Clinical Trial Details
— Status: Not yet recruiting
Administrative data
NCT number |
NCT06134050 |
Other study ID # |
GS001 |
Secondary ID |
|
Status |
Not yet recruiting |
Phase |
N/A
|
First received |
|
Last updated |
|
Start date |
November 2023 |
Est. completion date |
October 2028 |
Study information
Verified date |
November 2023 |
Source |
Martina Hansen's Hospital |
Contact |
Geir Solberg, MD |
Phone |
+4746821397 |
Email |
geir.solberg[@]mhh.no |
Is FDA regulated |
No |
Health authority |
|
Study type |
Interventional
|
Clinical Trial Summary
The purpose of this RCT is to investigate whether high tibial osteotomy using 3D printed
patient specific guides aiming at 55% correction is non-inferior to aiming at 62%.
Description:
HTO should play a major role in modern treatment algorithms for knee overload and
osteoarthritis. By transferring load from the failing/osteoarthritic compartment of the knee
to a healthier compartment, HTO can delay or stop the progression of osteoarthritis at an
early stage. This can remove pain and increase knee function, making return to work,
activities and sport possible. HTO may delay or avoid the need for total knee replacement for
>10 years for at least 80% of patients.
The optimal target for the postoperative mechanical axis of the leg is not yet clarified.
Both under- and overcorrection can lead to unfavourable results. The classical Fusjisawa´s
point of 62%, or approximately 3 deg. of valgus, is still often used as the optimal target,
and studies show good clinical results and longevity. With an often accepted accuracy of +/-
3 deg. with conventional methods, the accepted postoperative range of valgus will be from 0
deg. to 6 deg. But the optimal range is possibly much narrower. Recent studies suggest a
narrower range and less overcorrection.

• _Exercise goal_
Please reproduce the clinical trial listing above in full, word for word, with nothing left out or changed.

• _Data for review_
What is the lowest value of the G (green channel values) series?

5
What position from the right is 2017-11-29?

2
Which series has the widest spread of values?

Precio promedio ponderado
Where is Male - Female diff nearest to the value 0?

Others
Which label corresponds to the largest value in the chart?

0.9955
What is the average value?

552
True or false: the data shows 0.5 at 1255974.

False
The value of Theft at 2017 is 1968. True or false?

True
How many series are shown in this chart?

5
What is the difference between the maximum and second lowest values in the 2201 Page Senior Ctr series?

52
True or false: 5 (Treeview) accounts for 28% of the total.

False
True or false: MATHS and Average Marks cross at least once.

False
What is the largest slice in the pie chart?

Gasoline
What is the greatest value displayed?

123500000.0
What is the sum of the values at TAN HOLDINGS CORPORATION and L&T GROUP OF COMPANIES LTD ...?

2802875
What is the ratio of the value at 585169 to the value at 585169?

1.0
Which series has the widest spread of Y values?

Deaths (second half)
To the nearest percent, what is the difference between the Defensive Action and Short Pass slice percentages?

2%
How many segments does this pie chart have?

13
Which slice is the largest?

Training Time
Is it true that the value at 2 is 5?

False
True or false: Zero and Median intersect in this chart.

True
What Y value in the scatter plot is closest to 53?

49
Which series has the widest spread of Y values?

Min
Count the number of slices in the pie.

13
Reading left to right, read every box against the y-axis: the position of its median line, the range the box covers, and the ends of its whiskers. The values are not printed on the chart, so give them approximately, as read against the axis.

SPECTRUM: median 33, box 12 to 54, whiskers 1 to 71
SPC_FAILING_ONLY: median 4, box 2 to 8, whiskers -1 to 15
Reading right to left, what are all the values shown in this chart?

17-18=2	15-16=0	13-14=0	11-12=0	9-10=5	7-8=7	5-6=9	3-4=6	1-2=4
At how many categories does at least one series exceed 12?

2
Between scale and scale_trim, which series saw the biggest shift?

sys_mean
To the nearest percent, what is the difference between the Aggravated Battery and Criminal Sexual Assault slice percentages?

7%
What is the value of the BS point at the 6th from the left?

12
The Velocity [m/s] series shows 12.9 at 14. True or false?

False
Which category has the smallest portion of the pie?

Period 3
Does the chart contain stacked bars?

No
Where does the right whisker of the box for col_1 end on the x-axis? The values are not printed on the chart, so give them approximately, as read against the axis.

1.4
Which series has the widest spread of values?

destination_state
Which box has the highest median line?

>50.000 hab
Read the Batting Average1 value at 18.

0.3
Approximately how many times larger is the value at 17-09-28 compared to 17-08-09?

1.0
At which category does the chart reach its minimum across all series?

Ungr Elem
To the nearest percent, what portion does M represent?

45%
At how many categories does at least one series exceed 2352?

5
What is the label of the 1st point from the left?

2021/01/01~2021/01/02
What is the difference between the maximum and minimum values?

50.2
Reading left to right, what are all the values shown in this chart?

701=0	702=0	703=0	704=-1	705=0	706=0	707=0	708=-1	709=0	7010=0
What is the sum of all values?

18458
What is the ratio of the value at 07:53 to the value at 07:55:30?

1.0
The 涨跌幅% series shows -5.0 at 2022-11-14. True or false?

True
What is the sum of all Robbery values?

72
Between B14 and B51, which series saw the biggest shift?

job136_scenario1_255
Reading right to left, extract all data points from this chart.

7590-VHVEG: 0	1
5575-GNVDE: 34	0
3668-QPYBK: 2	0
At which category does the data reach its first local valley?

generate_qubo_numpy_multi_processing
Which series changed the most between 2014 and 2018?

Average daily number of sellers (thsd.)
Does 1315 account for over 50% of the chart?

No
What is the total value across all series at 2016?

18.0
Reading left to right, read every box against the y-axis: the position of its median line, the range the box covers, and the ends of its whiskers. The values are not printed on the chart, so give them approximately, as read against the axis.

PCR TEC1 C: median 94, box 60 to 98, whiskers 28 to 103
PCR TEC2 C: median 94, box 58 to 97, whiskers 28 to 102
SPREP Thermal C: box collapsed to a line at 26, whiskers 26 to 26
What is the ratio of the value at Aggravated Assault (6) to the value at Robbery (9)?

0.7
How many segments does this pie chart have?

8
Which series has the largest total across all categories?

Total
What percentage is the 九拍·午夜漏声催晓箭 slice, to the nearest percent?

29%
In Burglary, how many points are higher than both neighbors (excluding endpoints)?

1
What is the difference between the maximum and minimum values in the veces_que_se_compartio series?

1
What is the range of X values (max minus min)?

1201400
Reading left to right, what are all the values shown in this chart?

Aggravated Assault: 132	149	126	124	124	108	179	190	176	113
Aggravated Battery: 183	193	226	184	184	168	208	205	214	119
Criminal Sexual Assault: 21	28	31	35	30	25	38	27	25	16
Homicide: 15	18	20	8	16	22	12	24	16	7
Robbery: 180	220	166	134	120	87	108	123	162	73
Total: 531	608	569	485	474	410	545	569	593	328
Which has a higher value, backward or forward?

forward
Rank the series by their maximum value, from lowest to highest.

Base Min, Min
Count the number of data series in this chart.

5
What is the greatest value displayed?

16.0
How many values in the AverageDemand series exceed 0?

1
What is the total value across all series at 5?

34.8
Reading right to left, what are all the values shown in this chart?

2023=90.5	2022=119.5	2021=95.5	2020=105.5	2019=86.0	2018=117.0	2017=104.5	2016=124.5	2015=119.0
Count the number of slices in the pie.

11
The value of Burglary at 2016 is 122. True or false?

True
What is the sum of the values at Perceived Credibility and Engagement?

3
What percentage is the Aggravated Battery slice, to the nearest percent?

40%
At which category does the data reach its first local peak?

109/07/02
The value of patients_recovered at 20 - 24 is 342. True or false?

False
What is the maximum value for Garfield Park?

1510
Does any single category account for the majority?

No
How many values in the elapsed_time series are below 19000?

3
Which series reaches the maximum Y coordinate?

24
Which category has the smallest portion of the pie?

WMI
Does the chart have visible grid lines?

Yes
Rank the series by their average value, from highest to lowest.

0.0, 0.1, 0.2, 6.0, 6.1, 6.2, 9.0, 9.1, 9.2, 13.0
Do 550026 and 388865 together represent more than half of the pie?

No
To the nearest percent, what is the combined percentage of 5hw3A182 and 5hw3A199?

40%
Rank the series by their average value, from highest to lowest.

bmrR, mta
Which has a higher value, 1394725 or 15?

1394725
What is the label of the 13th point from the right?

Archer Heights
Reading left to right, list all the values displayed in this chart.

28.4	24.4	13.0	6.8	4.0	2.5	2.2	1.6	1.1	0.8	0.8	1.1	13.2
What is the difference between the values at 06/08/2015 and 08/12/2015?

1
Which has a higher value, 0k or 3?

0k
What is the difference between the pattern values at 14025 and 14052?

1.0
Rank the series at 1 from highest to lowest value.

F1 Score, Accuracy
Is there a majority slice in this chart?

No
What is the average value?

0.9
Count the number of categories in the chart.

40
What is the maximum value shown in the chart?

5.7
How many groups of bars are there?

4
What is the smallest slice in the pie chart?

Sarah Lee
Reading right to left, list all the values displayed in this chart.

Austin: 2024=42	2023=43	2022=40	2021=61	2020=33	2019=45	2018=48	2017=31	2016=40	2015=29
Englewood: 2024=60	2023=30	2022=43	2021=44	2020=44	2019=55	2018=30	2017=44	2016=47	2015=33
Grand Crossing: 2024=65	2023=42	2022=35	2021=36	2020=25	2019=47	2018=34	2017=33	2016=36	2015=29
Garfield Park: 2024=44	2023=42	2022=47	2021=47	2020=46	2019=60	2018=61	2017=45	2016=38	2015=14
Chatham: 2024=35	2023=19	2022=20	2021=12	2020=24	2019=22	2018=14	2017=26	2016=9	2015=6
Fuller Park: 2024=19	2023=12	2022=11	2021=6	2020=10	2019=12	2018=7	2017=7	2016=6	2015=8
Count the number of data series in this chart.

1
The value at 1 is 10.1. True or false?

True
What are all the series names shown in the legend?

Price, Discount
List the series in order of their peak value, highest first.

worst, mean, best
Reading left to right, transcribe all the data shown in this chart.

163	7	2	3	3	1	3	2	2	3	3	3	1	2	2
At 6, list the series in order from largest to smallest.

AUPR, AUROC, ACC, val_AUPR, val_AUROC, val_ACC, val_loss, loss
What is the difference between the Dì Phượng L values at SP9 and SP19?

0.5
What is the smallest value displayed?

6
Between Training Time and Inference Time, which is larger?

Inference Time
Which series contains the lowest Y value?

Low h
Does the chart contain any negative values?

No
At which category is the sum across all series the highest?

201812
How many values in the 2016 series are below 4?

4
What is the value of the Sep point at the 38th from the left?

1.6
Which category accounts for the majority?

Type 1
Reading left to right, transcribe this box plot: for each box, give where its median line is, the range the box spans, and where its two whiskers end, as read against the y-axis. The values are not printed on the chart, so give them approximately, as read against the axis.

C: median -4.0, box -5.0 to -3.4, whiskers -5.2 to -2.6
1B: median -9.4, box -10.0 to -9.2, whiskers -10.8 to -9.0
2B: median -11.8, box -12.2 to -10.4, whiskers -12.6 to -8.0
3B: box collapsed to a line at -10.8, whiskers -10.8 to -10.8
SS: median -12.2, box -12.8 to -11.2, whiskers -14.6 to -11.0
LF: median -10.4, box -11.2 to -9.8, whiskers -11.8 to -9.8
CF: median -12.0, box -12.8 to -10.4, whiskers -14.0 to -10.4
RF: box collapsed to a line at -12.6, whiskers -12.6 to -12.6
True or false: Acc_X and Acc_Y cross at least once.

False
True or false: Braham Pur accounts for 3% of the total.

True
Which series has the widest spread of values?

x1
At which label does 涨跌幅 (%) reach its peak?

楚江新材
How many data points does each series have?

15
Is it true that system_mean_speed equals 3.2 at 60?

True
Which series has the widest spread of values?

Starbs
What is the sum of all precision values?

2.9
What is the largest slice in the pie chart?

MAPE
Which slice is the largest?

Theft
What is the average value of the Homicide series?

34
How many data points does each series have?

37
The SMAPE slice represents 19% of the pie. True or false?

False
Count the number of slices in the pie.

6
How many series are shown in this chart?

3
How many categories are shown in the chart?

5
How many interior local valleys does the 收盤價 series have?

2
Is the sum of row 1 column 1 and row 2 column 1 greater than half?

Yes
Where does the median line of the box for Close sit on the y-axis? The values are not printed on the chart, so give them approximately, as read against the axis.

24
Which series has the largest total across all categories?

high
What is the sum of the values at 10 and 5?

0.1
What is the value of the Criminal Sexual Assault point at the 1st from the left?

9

• _The completed task_
Clinical Trial Details
— Status: Not yet recruiting
Administrative data
NCT number |
NCT06134050 |
Other study ID # |
GS001 |
Secondary ID |
|
Status |
Not yet recruiting |
Phase |
N/A
|
First received |
|
Last updated |
|
Start date |
November 2023 |
Est. completion date |
October 2028 |
Study information
Verified date |
November 2023 |
Source |
Martina Hansen's Hospital |
Contact |
Geir Solberg, MD |
Phone |
+4746821397 |
Email |
geir.solberg[@]mhh.no |
Is FDA regulated |
No |
Health authority |
|
Study type |
Interventional
|
Clinical Trial Summary
The purpose of this RCT is to investigate whether high tibial osteotomy using 3D printed
patient specific guides aiming at 55% correction is non-inferior to aiming at 62%.
Description:
HTO should play a major role in modern treatment algorithms for knee overload and
osteoarthritis. By transferring load from the failing/osteoarthritic compartment of the knee
to a healthier compartment, HTO can delay or stop the progression of osteoarthritis at an
early stage. This can remove pain and increase knee function, making return to work,
activities and sport possible. HTO may delay or avoid the need for total knee replacement for
>10 years for at least 80% of patients.
The optimal target for the postoperative mechanical axis of the leg is not yet clarified.
Both under- and overcorrection can lead to unfavourable results. The classical Fusjisawa´s
point of 62%, or approximately 3 deg. of valgus, is still often used as the optimal target,
and studies show good clinical results and longevity. With an often accepted accuracy of +/-
3 deg. with conventional methods, the accepted postoperative range of valgus will be from 0
deg. to 6 deg. But the optimal range is possibly much narrower. Recent studies suggest a
narrower range and less overcorrection.